Virus, permafrost y cambio climático: la caja de Pandora
GLOCALFILIA || La Crónica de Hoy || 31 de marzo 2020
Los virus son omnipresentes y cumplen funciones muy importantes en el funcionamiento de los ecosistemas y en los procesos evolutivos. Contribuyen a los equilibrios dinámicos entre la diversidad de especies y su distribución y abundancia de sus poblaciones en la biosfera. También se sabe que intervienen en procesos evolutivos como vectores en la transferencia de genes entre especies.

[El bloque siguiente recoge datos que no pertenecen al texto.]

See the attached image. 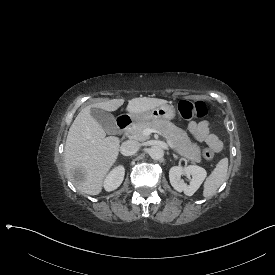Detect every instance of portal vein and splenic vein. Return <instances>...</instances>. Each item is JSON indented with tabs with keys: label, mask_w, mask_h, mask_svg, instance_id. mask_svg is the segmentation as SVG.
Instances as JSON below:
<instances>
[{
	"label": "portal vein and splenic vein",
	"mask_w": 275,
	"mask_h": 275,
	"mask_svg": "<svg viewBox=\"0 0 275 275\" xmlns=\"http://www.w3.org/2000/svg\"><path fill=\"white\" fill-rule=\"evenodd\" d=\"M152 133H156V134L160 135L161 137H163L164 140L166 141L168 147L173 149V150L175 149L172 142L170 141V139L164 133H162L161 131H159L157 129H152V128H146L142 131V134L144 136H149Z\"/></svg>",
	"instance_id": "1"
}]
</instances>
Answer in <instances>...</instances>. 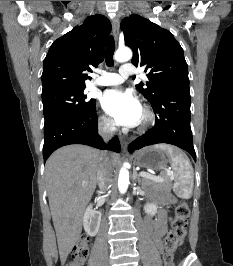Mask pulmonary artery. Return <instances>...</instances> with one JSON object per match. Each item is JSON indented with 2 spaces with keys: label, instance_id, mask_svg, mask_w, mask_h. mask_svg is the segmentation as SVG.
<instances>
[{
  "label": "pulmonary artery",
  "instance_id": "1",
  "mask_svg": "<svg viewBox=\"0 0 233 266\" xmlns=\"http://www.w3.org/2000/svg\"><path fill=\"white\" fill-rule=\"evenodd\" d=\"M135 71L132 65L125 64L120 68L119 73L103 72L94 82V85L112 86L122 83L129 76L134 75Z\"/></svg>",
  "mask_w": 233,
  "mask_h": 266
}]
</instances>
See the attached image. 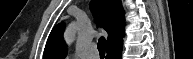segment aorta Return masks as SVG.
<instances>
[{
	"label": "aorta",
	"mask_w": 193,
	"mask_h": 59,
	"mask_svg": "<svg viewBox=\"0 0 193 59\" xmlns=\"http://www.w3.org/2000/svg\"><path fill=\"white\" fill-rule=\"evenodd\" d=\"M75 31H76V24L73 23L69 26V28L66 32V37H67L68 41H71L73 39Z\"/></svg>",
	"instance_id": "aorta-1"
}]
</instances>
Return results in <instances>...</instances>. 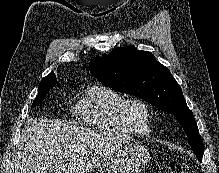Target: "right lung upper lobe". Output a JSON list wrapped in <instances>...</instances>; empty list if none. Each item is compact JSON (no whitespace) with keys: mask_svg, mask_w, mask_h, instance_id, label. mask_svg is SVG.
I'll list each match as a JSON object with an SVG mask.
<instances>
[{"mask_svg":"<svg viewBox=\"0 0 219 173\" xmlns=\"http://www.w3.org/2000/svg\"><path fill=\"white\" fill-rule=\"evenodd\" d=\"M46 77H54V78H56V76H55L54 73H50V74H49L48 76H46ZM46 77H44V78H46ZM55 82H57L56 79H55Z\"/></svg>","mask_w":219,"mask_h":173,"instance_id":"cb5924a9","label":"right lung upper lobe"}]
</instances>
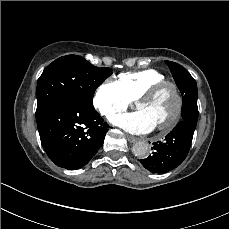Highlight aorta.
Returning <instances> with one entry per match:
<instances>
[{"label":"aorta","instance_id":"obj_1","mask_svg":"<svg viewBox=\"0 0 229 229\" xmlns=\"http://www.w3.org/2000/svg\"><path fill=\"white\" fill-rule=\"evenodd\" d=\"M132 151H133L135 156L140 157V158H144V157L148 156V154H149V145H148V143H146L144 141H138V142L134 143V145L132 147Z\"/></svg>","mask_w":229,"mask_h":229}]
</instances>
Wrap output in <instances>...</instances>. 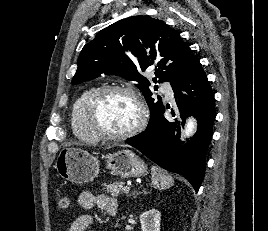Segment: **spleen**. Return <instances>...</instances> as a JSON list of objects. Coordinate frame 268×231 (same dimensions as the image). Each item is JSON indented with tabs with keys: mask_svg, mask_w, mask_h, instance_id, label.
<instances>
[{
	"mask_svg": "<svg viewBox=\"0 0 268 231\" xmlns=\"http://www.w3.org/2000/svg\"><path fill=\"white\" fill-rule=\"evenodd\" d=\"M151 176L152 183L156 188L166 189L174 184L173 178L158 166H152Z\"/></svg>",
	"mask_w": 268,
	"mask_h": 231,
	"instance_id": "obj_1",
	"label": "spleen"
}]
</instances>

Los virus han transferido genes importantes a las plantas, pues alrededor de un 10% de toda la fotosíntesis utiliza los productos de los genes que han sido transferidos a las plantas de las algas verde-azules mediante virus. Y el Proyecto Genoma Humano ha revelado la presencia de numerosas secuencias de ADN viral dispersas por todo el genoma humano, que representan alrededor del 8% de nuestro ADN y parecen ser los restos de antiguas infecciones por retroviridae de los antepasados humanos. La mayor parte de este ADN ya no es funcional, pero algunos de estos virus «amistosos» han traído consigo nuevos genes que son importantes en el desarrollo humano. (Referencia). Los virus se encuentran en las fronteras del mundo viviente, pues son incapaces de reproducirse mientras no tienen a su alcance células que invadir para utilizar su metabolismo y sus componentes y así poder reproducirse. Algunos resultan patógenos para Homo sapiens.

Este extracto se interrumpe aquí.